Sunday, April 19, 2015

PC link to SAC Interface Box operating,. now working on validating the commands and responses


Last night I redesigned the logic for the PC link, building up in layers from a solid approach. The innermost logic is a state machine that reads two words from the PC then waits until triggered to write back words or return to idle waiting for the next input. The next level up establishes the transactions, such as 'store in core' or 'trigger interrupt' or 'fetch WCA address'.

The transactions consist of a command word followed by a second word - the command may request an action or it may ask for data. These types are called imperative and interrogative respectively. Each transaction ends with an echo of the first (command) word and either an echo of word 2 for imperatives or some data returned as the second word for interrogatives.

The lowest level machine - to read two words then write a variable number of words - should be set as it is, subject to testing. The next machine, establishing transactions, is the one that also sets up the outgoing data or latches incoming values, so it needs to be more carefully written to work with the lowest machine. The transactional machine waits after it latches in the second word, having set off another state machine assigned to each command. When the other state machine has completed its function, it triggers the transaction machine when then writes back results until done.

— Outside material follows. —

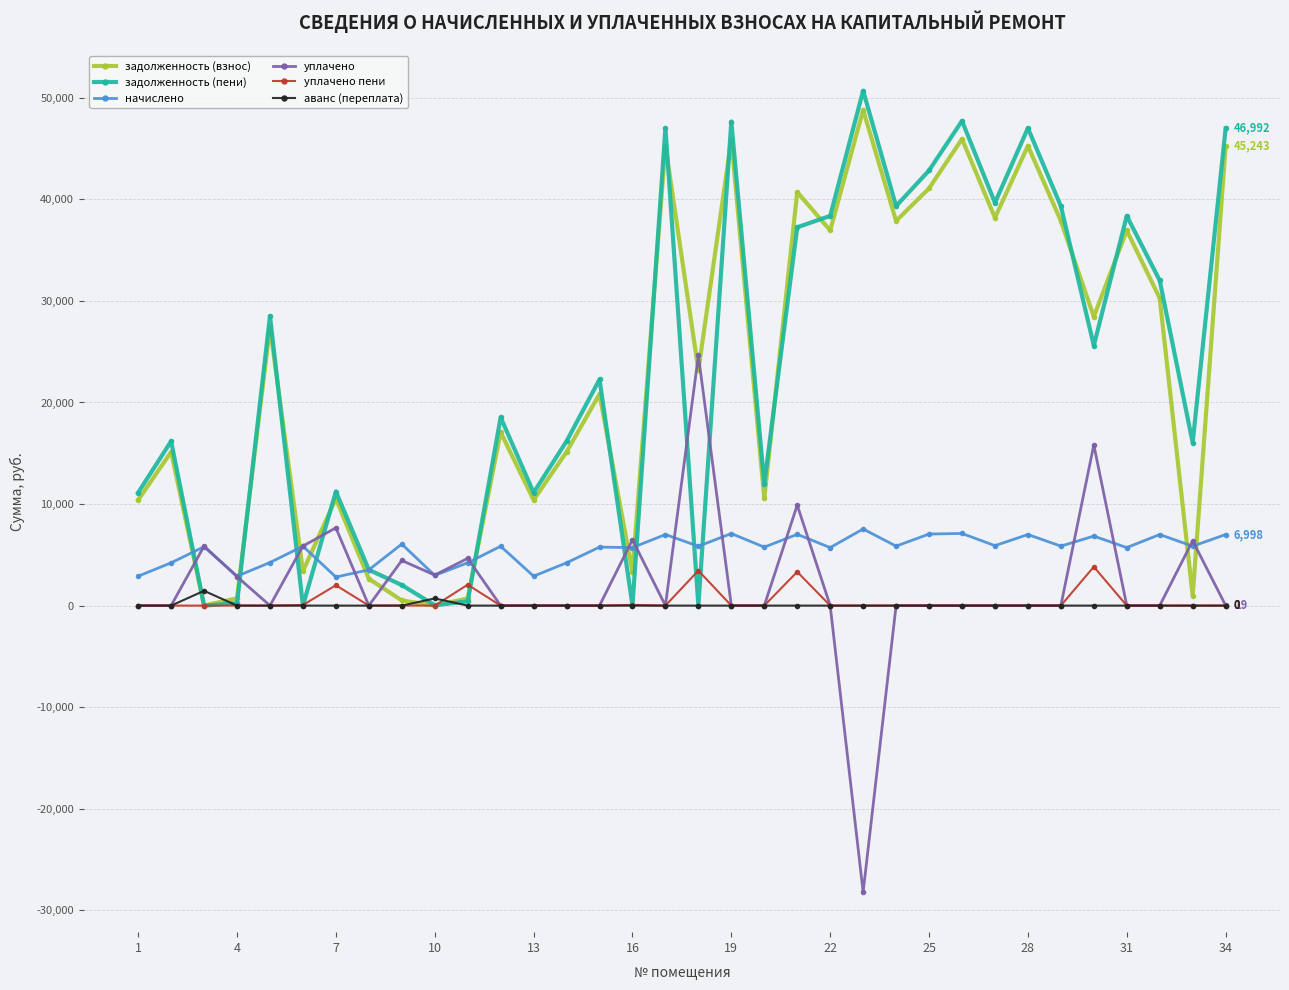

What is the sum of all задолженность (пени) values?

789305.3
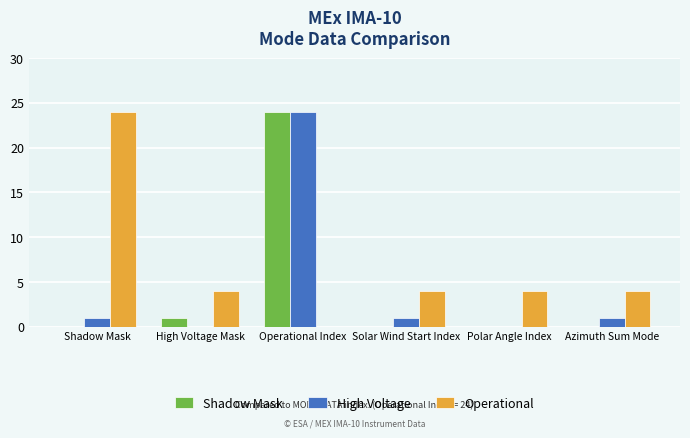

What is the sum of all High Voltage values?

27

Building up the layers involved various FSMs that will produce an output word that is transmitted back to the PC at the end of a transaction. I was most concerned with the FSM to send back status words, as that should be easiest to test. After that, I would work on the machines that load the SAR and SDR shadow registers. Finally, a test of cycle steal fetch and store would be a solid stopping point. For each test, I worked out some diagnostic signals to emit on the temporary lights.

The first test was to watch the link while the Python program sends a status request to the box and the box returns the correct status. I will be able to tell if the innermost link FSM completes or sticks in one state, same with the transactional FSM. I also watched to see what command was latched and the word sent back from the viewpoint of the fpga.

The link was not working and I wasn't sure which side of the link was at fault. After some detailed testng I found a couple of flaws in the fpga logic and successfully get through the innermost FSM, latching in the command and data words. The higher level transaction FSM recognizes the send status command, fired off that state machine, received the completion trigger and wrote both words back.

The problem I am now having is a timeout on the PC side trying to read the second word. It will take a bit of investigation to determine whether I failed to send the second word or whether the code on the PC side is in error. The general functioning of the link and transaction machines seem good.

I did have a problem with the pyusb code on the PC side, which is now fixed. At this point, I sent a Status Request interrogative to the fpga and got back the echo of those two words. I will go through some additional functionality next, first loading the SAR shadow register and then doing a cycle steal fetch and a store.  I had to change the instrumentation in order to diagnose these next steps. It was getting late so the remaining testing time was limited.

The second word returned on each transaction should be either an echo of what I sent for an imperative type ("do this") command, or a value for an interrogative type ("give me this") command. The Status Command is interrogative but I received the same value I sent for word two. The Set SAR imperative command should echo what I sent but it returned all zeroes. Further, I didn't see my diagnostic lights indicating the value I sent for word two.

I have a link operating and the basic transaction completing, but the higher level functions including determining what to write back at transaction end are not yet debugged. Basically just slow careful slogging through the logic, doing tests and reconfiguring until it is all vetted (and fixed where defective).